Our slides have examples like
wr.deref() && wr.deref().foo()
not because we think this is good code, but because we consider it inevitable that people will write code like this. This code will almost always happen to act correctly, so the problem likely won't be caught by testing. There are plenty of non-deterministic interleaving hazards that JS programmers cope with turn-to-turn, because turns are the transactional-like unit, with unpredictable interleaving of other turns interleaving between turns. (The promise design was designed to mitigate similar due to this unpredictable interleaving of turns.) So non-deterministic interleaving of the observable effects of gc at turn boundaries is the most tolerable form of this hazard.
Within a turn, programmers apply conventional sequential imperative intuitions, appropriate for code within a transactional-like unit.
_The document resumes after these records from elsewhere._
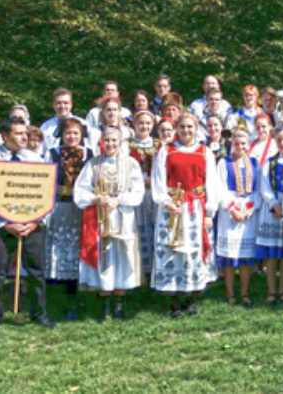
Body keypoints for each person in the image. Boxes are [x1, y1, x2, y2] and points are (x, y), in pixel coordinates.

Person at [0, 117, 55, 339]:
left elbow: (45, 192)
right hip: (3, 227)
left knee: (37, 272)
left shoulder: (34, 159)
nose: (24, 137)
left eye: (25, 133)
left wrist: (36, 222)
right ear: (4, 136)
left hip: (32, 226)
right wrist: (5, 224)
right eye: (18, 133)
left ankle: (39, 313)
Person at [151, 112, 221, 318]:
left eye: (190, 127)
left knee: (192, 250)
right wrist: (166, 202)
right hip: (173, 207)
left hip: (195, 208)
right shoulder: (167, 150)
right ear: (177, 129)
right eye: (182, 127)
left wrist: (209, 212)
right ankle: (173, 300)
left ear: (196, 127)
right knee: (173, 248)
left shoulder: (204, 151)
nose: (186, 131)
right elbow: (158, 179)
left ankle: (190, 298)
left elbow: (212, 183)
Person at [75, 127, 145, 321]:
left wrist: (120, 200)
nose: (111, 144)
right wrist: (96, 198)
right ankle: (105, 302)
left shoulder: (131, 164)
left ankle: (119, 303)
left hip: (123, 216)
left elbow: (138, 192)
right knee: (105, 256)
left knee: (122, 256)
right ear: (102, 142)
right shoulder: (93, 164)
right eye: (107, 141)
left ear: (120, 142)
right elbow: (80, 191)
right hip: (100, 217)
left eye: (114, 140)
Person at [43, 118, 94, 320]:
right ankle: (54, 295)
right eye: (68, 133)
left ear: (81, 135)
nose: (71, 137)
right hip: (59, 206)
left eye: (75, 133)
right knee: (57, 249)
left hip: (80, 208)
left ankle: (74, 297)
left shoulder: (89, 154)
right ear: (61, 135)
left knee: (76, 249)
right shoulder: (52, 154)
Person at [216, 130, 262, 307]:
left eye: (243, 144)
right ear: (232, 144)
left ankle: (244, 292)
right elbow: (219, 188)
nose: (240, 147)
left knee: (245, 257)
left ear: (248, 144)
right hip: (230, 211)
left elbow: (257, 190)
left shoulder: (254, 163)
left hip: (248, 210)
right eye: (237, 144)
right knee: (229, 257)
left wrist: (251, 208)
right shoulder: (224, 162)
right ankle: (229, 293)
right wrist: (232, 208)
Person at [257, 126, 283, 304]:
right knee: (272, 255)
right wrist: (274, 204)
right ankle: (272, 290)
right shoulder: (269, 163)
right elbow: (264, 186)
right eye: (280, 140)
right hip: (273, 211)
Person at [127, 110, 159, 276]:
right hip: (136, 193)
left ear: (152, 125)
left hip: (155, 193)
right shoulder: (126, 145)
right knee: (138, 227)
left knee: (155, 226)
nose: (144, 126)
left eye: (147, 123)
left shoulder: (159, 145)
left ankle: (155, 266)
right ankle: (140, 267)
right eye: (141, 123)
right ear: (134, 125)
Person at [40, 88, 93, 153]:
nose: (62, 106)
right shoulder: (45, 127)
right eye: (59, 103)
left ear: (71, 105)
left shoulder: (83, 124)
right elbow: (41, 151)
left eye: (66, 103)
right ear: (53, 105)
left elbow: (89, 149)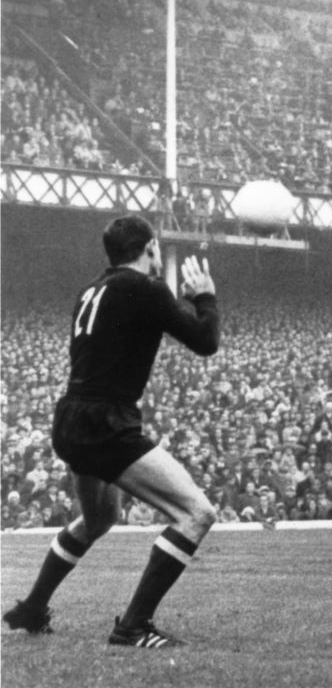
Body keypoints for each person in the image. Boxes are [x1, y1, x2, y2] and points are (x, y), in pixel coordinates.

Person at [3, 215, 219, 648]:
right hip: (106, 423)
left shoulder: (91, 290)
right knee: (197, 513)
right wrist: (205, 297)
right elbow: (205, 342)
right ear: (151, 247)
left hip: (71, 418)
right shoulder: (144, 288)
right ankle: (133, 625)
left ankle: (32, 607)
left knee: (100, 518)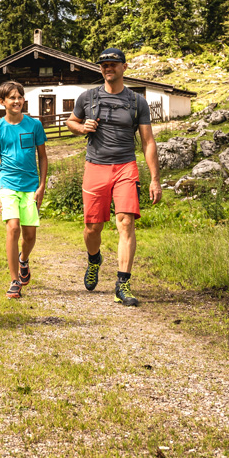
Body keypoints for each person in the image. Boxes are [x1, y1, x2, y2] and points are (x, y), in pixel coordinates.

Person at [65, 47, 162, 307]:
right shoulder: (88, 97)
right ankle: (94, 259)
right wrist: (81, 127)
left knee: (126, 223)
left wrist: (154, 179)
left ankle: (123, 283)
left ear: (124, 67)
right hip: (95, 166)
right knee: (92, 228)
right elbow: (71, 122)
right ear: (101, 69)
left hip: (125, 167)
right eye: (104, 65)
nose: (108, 68)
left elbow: (148, 141)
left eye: (113, 64)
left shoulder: (136, 101)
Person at [0, 81, 48, 299]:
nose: (17, 101)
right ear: (2, 102)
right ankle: (14, 281)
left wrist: (41, 186)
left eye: (19, 97)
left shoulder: (34, 125)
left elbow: (42, 157)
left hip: (31, 186)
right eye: (12, 98)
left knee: (29, 235)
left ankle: (23, 260)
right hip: (8, 185)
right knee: (13, 228)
Of code patterns we expect to both be frequent, because they're using "normal" operations, and to often pass all tests. For code that happens to work reliably under such conditions, we'd like as much of that code as practical to actually be correct. Modulo other costs of course; it is a tradeoff.
So the similar example that I consider just as pressing is:
const wr = wrFactory.makeRef(foo());
console.log(wr.deref());
The problem is that both of these are very "normal" operations. cleanupSome
is not. That's why makeRef
needs to be considered an observation but makeCell
does not.
The talk and paper Uncanny Valleys in Declarative Language Design https://www.youtube.com/watch?v=hQ4Y-eAOZ-8 https://research.google.com/pubs/pub45983.html is about this "uncanny zone" of language design, of programs that are both intuitive and always happen to work correctly. Although Yedalog is an extraordinarily different language, our core response is still the same. When possible, change the spec and implementations so that such programs actually become correct.
@erights
This explanation was very helpful. I certainly agree that we should protect programmers from surprises in the case of:
wr.deref() && wr.deref().foo()
I'm slightly less convinced by:
const wr = wrFactory.makeRef(new Foo());
wr.deref().foo();
but I'm willing to assume that it's common enough.
My primary concern is the surface area of this new API. I was hopeful that there would be one new globally-scoped constructor, WeakRef
, but with the new design we have WeakFactory
, WeakCell
, and WeakRef
, and an inheritance relationship between WeakCell
and WeakRef
. That's quite a lot of conceptual overhead for a programmer that wants to create something simple, like a weakly-held list of event listeners.
I'm curious if there are other API options that would give us the same benefits. Would it be possible for WeakRefs to have a method that "re-weakens" them after construction or deref
?
This proposal hasn't really gotten much action lately, so I'm just curious how it stands right now. Driven by this inquiry, but thought I'd file an issue over here instead.